I only wash what is in the dirty laundary basket.

The other key point to make is ensure they don't have too many clothes, honestly have the bare minimum that they need - it does help with them putting them in the wash and coming to collect them willingly...

Your DH needs to buck his ideas up and start respecting and supporting you!

CaptainHoratioWragge Mon 15-Oct-12 17:05:21

What happened?
Did you try the laundrette?

MrsMuddyPuddles Tue 16-Oct-12 13:02:48

Who expects you to run the house perfectly just because you look ok?!

yes, yes! to a big laundrette trip to get on top of it all!

Then, if you don't want to have the fight of "you WILL take responsibility for the state of your own clothes, I am DONE", get 4 laundry baskets and 4 giant plastic tubs with lids. Put the baskets where each person dumps their dirty clothes am guessing that dirty laundry is handled using the method I grew up with and how my DH used to do it before I trained him to use a hamper, fill the plastic tubs with each person's clean clothes and put the lid on before moving the tubs, then if they just get dumped in their room, at least the dog/"D"H won't trample it all...

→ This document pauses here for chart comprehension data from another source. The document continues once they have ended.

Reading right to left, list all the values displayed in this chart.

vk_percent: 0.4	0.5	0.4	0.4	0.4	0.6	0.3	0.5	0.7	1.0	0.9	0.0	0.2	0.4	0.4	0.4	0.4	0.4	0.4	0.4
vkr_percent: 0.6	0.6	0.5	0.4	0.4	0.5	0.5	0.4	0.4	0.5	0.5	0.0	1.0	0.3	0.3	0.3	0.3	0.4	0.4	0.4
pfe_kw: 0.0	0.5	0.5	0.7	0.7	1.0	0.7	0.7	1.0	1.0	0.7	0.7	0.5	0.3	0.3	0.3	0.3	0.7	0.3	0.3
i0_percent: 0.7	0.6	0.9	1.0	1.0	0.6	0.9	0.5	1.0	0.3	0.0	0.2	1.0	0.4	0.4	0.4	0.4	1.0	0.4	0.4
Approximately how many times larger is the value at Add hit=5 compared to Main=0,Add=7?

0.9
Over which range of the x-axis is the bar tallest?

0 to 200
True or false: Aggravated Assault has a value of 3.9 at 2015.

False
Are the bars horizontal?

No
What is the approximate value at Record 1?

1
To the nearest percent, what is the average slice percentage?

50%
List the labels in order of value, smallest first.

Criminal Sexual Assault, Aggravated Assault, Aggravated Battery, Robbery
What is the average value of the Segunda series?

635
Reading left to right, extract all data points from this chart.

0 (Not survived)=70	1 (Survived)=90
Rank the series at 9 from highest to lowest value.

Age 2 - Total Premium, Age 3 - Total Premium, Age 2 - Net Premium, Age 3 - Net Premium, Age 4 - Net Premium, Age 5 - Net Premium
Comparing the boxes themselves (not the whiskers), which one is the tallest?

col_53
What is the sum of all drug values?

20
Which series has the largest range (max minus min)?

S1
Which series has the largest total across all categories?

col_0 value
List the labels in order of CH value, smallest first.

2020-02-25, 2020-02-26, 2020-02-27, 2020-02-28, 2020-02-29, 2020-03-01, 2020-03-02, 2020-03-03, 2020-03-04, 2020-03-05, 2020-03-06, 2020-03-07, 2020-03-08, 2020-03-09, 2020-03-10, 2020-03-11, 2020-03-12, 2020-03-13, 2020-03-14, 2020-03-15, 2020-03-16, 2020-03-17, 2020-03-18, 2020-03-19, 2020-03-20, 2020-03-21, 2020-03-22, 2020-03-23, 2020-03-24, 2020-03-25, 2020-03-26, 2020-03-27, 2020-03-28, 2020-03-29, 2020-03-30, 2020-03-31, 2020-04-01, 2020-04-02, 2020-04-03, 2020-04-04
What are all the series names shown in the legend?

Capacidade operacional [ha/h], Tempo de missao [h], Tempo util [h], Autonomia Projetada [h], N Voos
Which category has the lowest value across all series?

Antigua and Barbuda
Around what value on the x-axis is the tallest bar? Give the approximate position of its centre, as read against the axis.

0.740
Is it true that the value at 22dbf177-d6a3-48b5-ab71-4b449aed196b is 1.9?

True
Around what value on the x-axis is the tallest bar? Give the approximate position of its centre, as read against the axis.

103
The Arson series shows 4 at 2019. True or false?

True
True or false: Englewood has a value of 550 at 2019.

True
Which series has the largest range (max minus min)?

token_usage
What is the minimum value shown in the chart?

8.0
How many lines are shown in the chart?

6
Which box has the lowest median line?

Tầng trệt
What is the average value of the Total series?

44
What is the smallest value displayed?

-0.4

MummasBrainsBust Tue 16-Oct-12 14:24:40

Thank you all lovelies x
My friend & I sorted out my Dining Room the other day so I now have 4 'People' piles & a Linen/Whatever pile on the table. I spent all weekend washing & folding (DH was working & both DC at home). I have decided the people piles are staying put until the backlog is done and I am going to put it away in manageable chunks while sorting, selling & chucking. that way the dog can't lie on it & DH & kids can'd fling it where they fancy & the piles get smaller :-).

The dirty clothes are put where they are flung (everywhere bar the washbasket)

As the MS has changed considerably over the last 12 months I am going to apply again for dla to be re assessed not holding out much hope, but at least they will be able to see year on year how it has progressed and changed hahaha!!

My Husband seems to think that if I look ok I am. Unless he is feeling especially considerate, or creeping.

I am definitely going to mum up and make sure I lay down the law now about this kind of thing.. at the end of the day they are going to have to take over the running of the house at some point in the future (a long long time away hopefully) so may as well start the habits to make their life easier for them in the future or we will all be living in a dirty hell hole! shock

Thank you all again, you are so lovely

MrsMuddyPuddles Tue 16-Oct-12 16:15:40

"My Husband seems to think that if I look ok I am. Unless he is feeling especially considerate, or creeping. "

shock I'd also hit him over the head with a book info on hidden disabilities, or possibly play up the fact that you aren't a SAHM, you are too ill to work and therefore, not well enough to do all the housework!